** Start DATASET EXCERPTS **
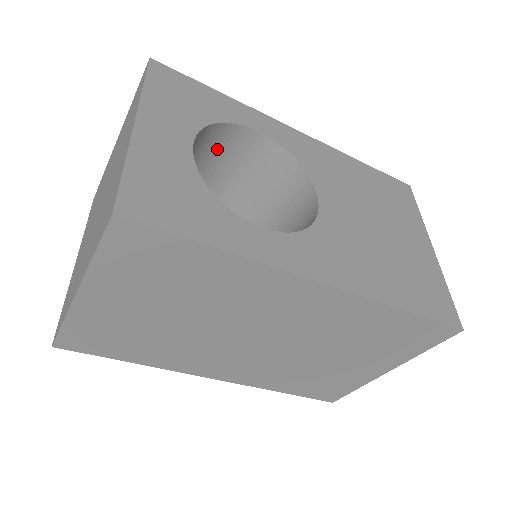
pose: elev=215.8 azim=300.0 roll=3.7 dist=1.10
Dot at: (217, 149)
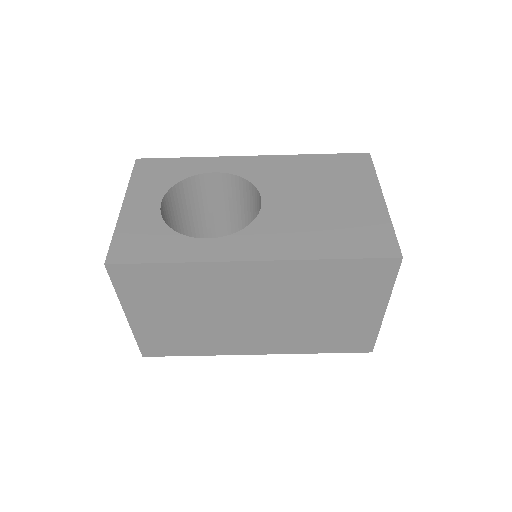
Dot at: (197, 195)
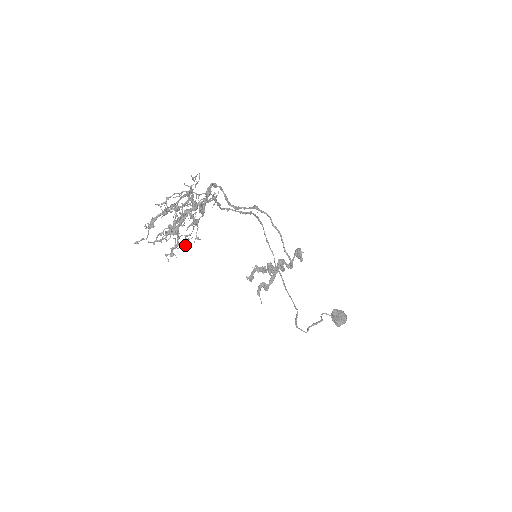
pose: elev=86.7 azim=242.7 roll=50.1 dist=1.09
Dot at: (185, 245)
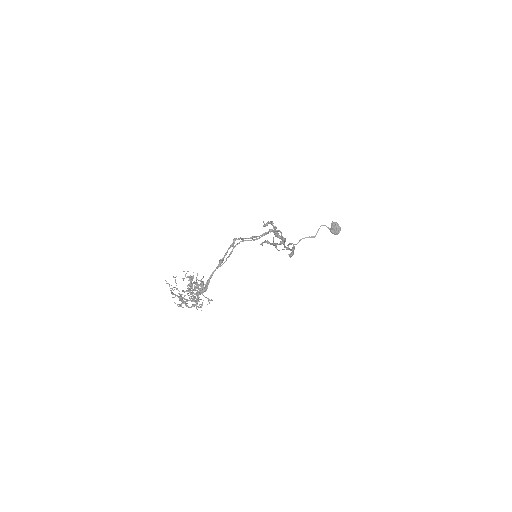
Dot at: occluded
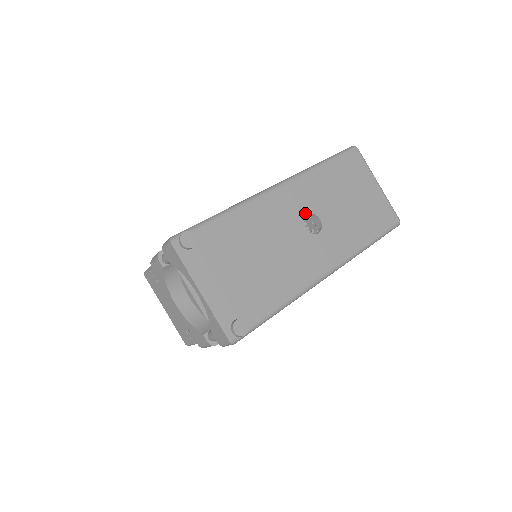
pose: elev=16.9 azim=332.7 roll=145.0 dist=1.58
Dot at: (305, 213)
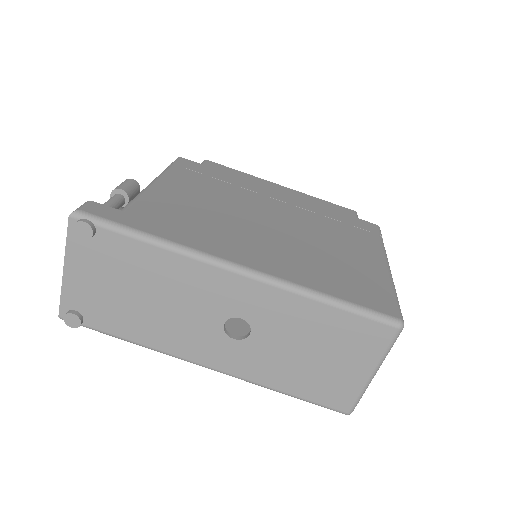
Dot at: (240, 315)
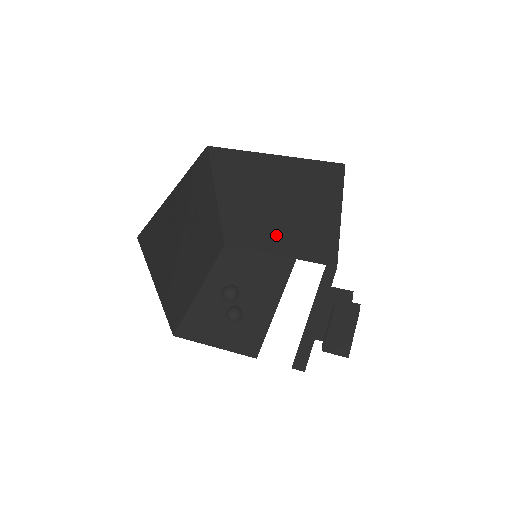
** End DATASET EXCERPTS **
** Start DATASET EXCERPTS **
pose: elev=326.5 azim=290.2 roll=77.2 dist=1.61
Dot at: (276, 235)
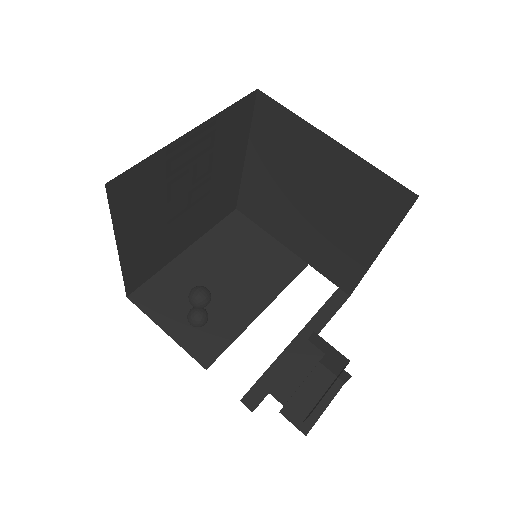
** End DATASET EXCERPTS **
Switch "roll" to "tilt" in everything from the line containing "pose: elev=215.8 azim=300.0" down to the line containing "Dot at: (240, 315)", and write out only those lines with nothing else changed. Leave the pictures out of your answer.

RESULT OF THE EXERCISE:
pose: elev=215.8 azim=300.0 tilt=3.7 dist=1.10
Dot at: (217, 149)
Dot at: (197, 195)
pose: elev=86.7 azim=242.7 tilt=50.1 dist=1.09
Dot at: (185, 245)
Dot at: occluded
pose: elev=16.9 azim=332.7 tilt=145.0 dist=1.58
Dot at: (305, 213)
Dot at: (240, 315)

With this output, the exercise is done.